USDA Extends Rules to Battle Wasting Disease in Farmed Deer Herds
Published Date: 1/23/2026
Notice
Summary
The USDA is updating and extending its paperwork rules to help control chronic wasting disease in farmed deer and elk herds. This affects farmers and businesses that raise these animals, asking them to keep sharing important info to keep herds healthy. Comments on these changes are open until March 24, 2026, with no new fees involved—just smarter tracking to fight this disease.
Analyzed Economic Effects
3 provisions identified: 1 benefits, 2 costs, 0 mixed.

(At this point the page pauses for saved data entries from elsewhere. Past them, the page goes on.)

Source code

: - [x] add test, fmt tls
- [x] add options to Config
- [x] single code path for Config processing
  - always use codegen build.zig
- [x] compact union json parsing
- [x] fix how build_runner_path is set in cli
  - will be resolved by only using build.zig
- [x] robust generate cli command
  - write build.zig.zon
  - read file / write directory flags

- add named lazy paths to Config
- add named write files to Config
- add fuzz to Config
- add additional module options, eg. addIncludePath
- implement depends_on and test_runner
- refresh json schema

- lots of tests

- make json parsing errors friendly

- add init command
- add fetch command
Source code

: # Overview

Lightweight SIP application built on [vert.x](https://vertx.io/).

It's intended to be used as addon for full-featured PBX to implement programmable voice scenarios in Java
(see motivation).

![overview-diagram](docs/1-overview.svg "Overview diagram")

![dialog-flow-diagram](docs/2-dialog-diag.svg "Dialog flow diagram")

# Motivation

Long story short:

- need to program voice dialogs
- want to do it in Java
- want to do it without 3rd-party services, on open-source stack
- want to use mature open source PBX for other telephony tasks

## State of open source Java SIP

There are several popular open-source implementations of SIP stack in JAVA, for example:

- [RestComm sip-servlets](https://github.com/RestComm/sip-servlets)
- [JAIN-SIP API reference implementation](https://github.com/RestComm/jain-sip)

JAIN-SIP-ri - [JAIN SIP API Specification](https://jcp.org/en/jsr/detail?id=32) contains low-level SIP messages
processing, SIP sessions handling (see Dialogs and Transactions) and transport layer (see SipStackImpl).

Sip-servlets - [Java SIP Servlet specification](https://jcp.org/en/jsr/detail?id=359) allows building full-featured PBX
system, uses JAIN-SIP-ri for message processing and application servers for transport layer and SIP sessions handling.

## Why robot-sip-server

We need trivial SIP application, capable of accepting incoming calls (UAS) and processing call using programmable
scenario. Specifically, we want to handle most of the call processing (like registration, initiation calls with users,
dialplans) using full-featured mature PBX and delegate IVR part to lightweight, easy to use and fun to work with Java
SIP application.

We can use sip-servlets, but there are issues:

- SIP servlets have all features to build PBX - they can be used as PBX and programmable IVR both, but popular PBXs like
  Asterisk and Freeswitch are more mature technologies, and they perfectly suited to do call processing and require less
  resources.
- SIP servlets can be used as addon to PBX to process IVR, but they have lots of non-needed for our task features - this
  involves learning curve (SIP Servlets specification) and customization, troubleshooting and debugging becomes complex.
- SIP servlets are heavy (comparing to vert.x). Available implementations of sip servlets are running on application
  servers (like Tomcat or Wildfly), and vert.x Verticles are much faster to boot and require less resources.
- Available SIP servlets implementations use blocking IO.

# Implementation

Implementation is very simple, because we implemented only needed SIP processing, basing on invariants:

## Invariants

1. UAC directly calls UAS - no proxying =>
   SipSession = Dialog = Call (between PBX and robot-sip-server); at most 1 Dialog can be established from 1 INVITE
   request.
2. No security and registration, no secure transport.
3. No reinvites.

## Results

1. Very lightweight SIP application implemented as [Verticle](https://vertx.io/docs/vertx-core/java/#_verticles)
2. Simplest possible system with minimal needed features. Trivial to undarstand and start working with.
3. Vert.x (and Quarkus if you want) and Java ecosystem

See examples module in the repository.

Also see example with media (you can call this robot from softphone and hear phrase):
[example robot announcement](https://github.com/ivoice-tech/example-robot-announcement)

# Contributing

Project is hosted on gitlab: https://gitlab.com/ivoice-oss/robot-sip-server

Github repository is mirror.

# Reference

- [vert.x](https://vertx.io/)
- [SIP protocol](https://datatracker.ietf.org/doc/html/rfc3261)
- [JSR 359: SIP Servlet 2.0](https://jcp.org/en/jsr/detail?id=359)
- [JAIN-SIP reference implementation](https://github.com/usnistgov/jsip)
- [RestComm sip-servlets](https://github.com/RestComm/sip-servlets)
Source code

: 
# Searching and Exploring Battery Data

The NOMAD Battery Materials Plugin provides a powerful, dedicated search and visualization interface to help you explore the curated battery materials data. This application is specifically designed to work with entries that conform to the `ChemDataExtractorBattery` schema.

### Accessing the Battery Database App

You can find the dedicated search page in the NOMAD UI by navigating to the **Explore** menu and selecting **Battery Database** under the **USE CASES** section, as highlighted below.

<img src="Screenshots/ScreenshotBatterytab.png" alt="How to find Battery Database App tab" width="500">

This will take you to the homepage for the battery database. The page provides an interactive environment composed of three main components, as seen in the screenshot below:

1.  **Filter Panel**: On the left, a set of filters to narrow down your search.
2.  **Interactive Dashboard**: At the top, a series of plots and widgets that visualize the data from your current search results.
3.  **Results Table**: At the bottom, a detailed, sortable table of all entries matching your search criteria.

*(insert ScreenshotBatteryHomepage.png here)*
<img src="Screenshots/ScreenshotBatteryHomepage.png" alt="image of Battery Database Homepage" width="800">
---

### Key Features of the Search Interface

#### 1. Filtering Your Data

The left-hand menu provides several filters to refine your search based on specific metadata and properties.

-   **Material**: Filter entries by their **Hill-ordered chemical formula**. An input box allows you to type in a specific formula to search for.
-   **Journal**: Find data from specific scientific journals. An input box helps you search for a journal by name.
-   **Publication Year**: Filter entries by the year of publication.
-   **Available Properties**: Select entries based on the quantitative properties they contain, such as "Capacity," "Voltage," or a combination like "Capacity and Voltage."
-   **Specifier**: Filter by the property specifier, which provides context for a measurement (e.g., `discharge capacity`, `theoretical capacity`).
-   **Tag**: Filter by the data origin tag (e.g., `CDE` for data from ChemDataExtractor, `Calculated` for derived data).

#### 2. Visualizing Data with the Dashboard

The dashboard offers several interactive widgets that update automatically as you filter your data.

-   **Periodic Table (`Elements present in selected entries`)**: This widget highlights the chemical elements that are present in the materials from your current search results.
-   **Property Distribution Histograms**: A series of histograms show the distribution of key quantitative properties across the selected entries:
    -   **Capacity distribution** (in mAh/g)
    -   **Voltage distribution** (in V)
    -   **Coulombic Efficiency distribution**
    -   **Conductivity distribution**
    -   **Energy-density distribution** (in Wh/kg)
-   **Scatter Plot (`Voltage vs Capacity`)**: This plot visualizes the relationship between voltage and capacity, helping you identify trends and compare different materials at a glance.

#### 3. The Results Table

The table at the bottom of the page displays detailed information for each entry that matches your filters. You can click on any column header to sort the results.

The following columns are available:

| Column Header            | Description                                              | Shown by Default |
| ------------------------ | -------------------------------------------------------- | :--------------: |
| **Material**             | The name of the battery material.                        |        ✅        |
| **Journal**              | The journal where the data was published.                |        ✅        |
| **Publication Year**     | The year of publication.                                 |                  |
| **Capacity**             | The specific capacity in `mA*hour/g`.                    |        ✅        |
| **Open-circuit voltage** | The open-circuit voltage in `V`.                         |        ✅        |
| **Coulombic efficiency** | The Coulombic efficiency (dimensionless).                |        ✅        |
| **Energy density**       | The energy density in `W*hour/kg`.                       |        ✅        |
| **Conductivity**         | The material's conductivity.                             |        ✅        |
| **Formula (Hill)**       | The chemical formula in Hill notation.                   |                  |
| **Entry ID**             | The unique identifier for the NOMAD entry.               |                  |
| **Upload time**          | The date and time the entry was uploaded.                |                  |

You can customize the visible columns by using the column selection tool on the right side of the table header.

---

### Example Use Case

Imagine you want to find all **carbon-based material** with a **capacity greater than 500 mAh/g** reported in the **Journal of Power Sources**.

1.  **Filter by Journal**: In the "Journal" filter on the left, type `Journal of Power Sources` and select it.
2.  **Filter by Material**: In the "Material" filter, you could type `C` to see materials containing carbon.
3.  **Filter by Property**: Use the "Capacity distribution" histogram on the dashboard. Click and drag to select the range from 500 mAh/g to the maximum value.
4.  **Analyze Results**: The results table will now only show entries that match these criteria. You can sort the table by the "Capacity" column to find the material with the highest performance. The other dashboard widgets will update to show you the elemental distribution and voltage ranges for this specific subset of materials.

3-year extension of CWD paperwork
USDA/APHIS is requesting OMB approval to continue collecting information for the Chronic Wasting Disease (CWD) Herd Certification Program for an additional 3 years. The collection is estimated to average 3.24 hours per response, with about 1,588 respondents, 32 responses per respondent, 50,156 total annual responses, and 162,510 total annual burden hours.
Participation requires ID, testing, movement rules
If you choose to participate in the voluntary CWD Herd Certification Program, you must follow program requirements for animal identification, testing, herd management, and movement of animals into and from herds (regulations are in 9 CFR part 55 and part 81).
No new fees; comment deadline set
APHIS states there are no new fees associated with this revised information collection, and it will accept public comments on the request through March 24, 2026.